Con su acostumbrada amabilidad, Michelle me dio los buenos días con esa inflexión en su voz que revela la extranjería de su lengua materna, aunada ésta, a la inconfundible entonación gutural de los habitantes de las antes colonias francesas de ultramar.
En tono convencional, con esa frase que solemos pronunciar sin esperar en realidad respuesta, le contesté: “buenos días, como te va”, “todo tranquilo” dijo, y sin saber porqué, su respuesta me hizo pensar en la “calma chicha” que a veces antecede a las tormentas.
Los problemas nunca se acaban, en un cierto momento que percibimos como “tranquilo”, se puede estar gestando una “tormenta” que tarde o temprano deberemos enfrentar. Las adversidades son inevitables y a lo largo de la vida, algunas nos marcan por ser realmente dolorosas, por lo que pienso que tratar de vivir eufóricamente felices, como lo pretenden los innumerables mensajes que hoy saturan el ciberespacio, es malentender la vida, sus avatares y nuestra frágil condición emocional humana.
La felicidad es una emoción pasajera que nos hace sentir satisfechos y alegres por algún motivo o sin él, a veces por el único hecho de estar y sentirnos vivos. Esto es bueno, porque nos proporciona la confianza y energía necesarias para perseguir nuevas metas.

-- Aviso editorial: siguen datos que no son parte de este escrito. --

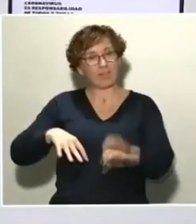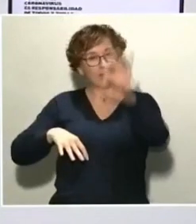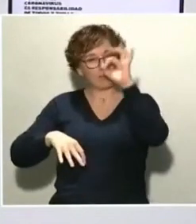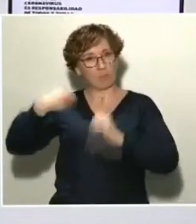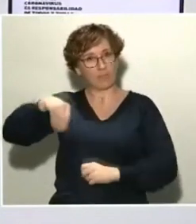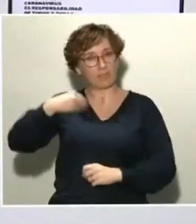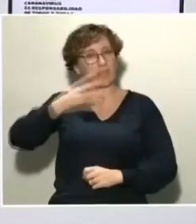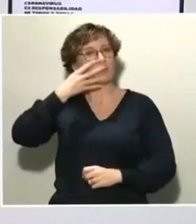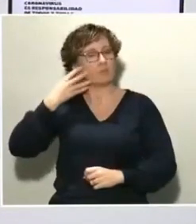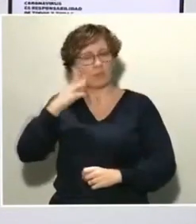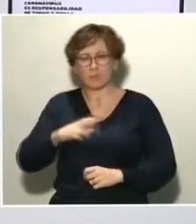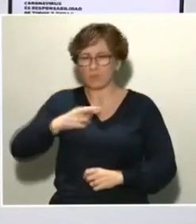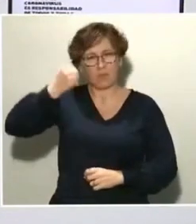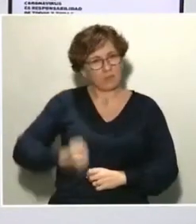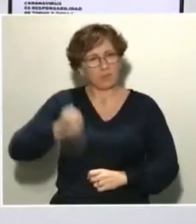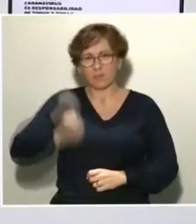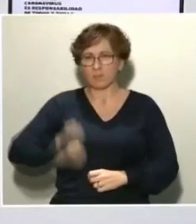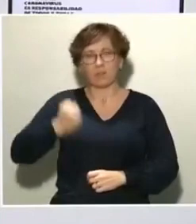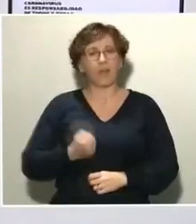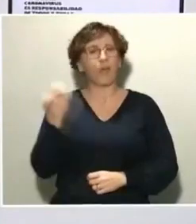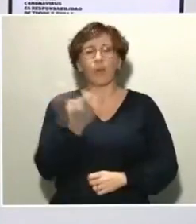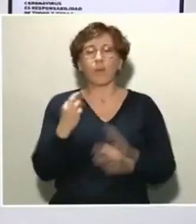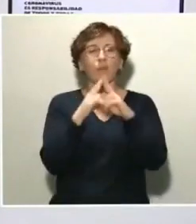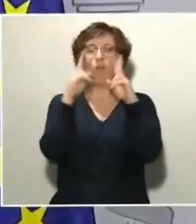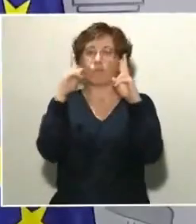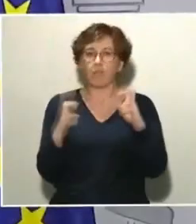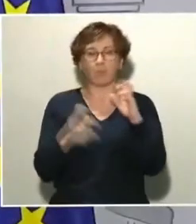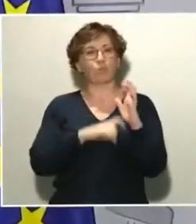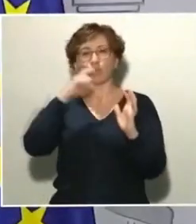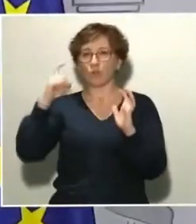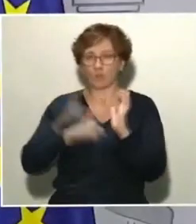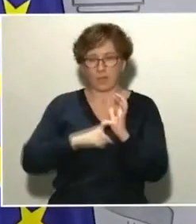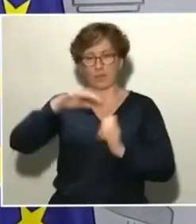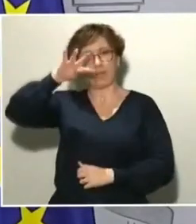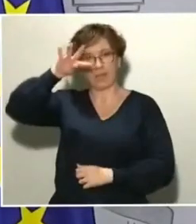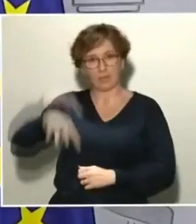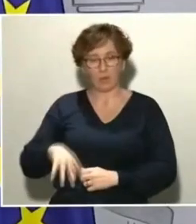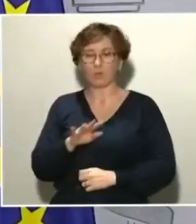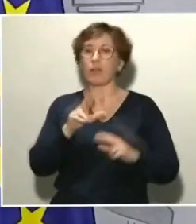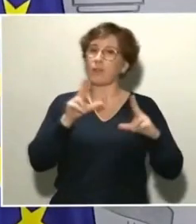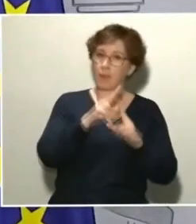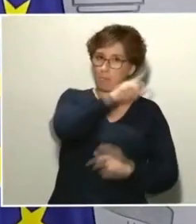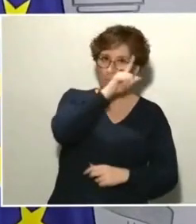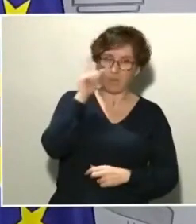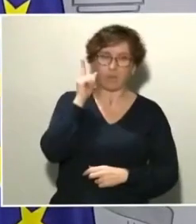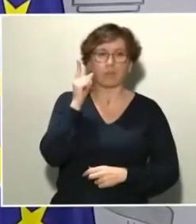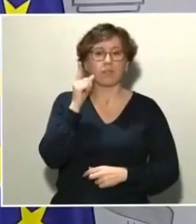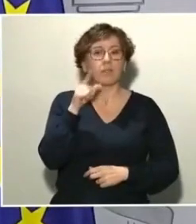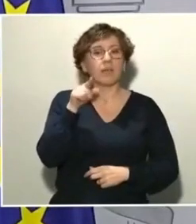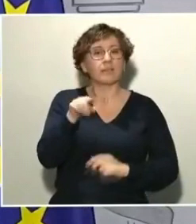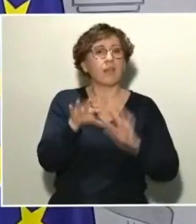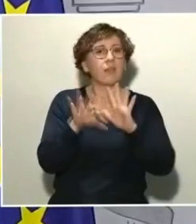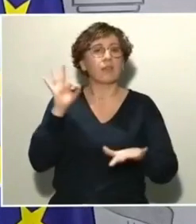mucho en la necesidad de un confinamiento total de Cataluña y también de Madrid. ¿Por qué no se toma esta medida?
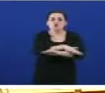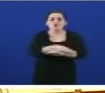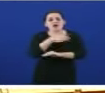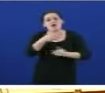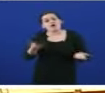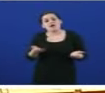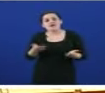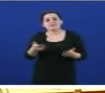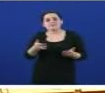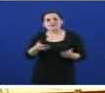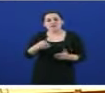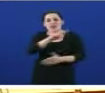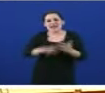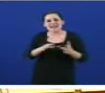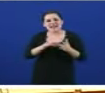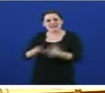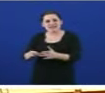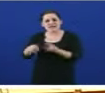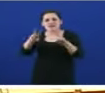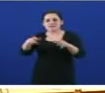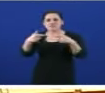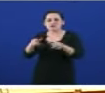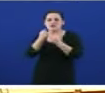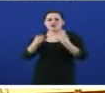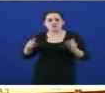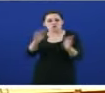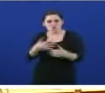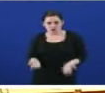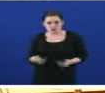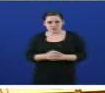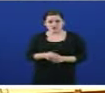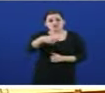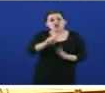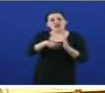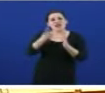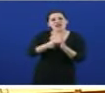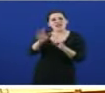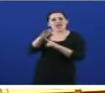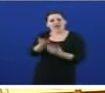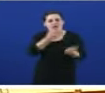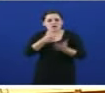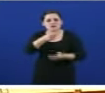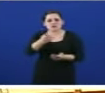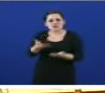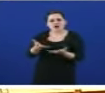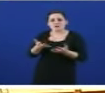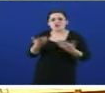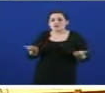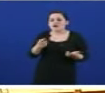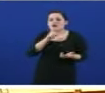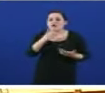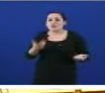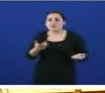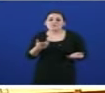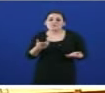enerxética. Iso sí, a súa nova lei eólica aprobada polo trámite de urxencia permitirálle como nos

Pero cuando “ser feliz”, como muchos pregonan, se convierte en un único y obsesivo propósito en la vida, la decepción acecha a la vuelta de la esquina, porque no está en nuestra circunstancias humanas pasar por esta vida sin dolores y pesares. Nacemos para la muerte y en el camino vamos dejando enterrados muchos sueños, querencias e ilusiones. Si además consideramos el mundo en el que vivimos, en el que nuestra condición imperfecta nos hace cometer toda clase de injusticias y crueldades contra nuestros semejantes; ser o pretender ser feliz, no deja de tener un cierto toque de egoísmo o en el mejor de los casos de ignorancia. Tal vez, solo tal vez, a lo que si podemos aspirar es a conseguir la tranquilidad del alma.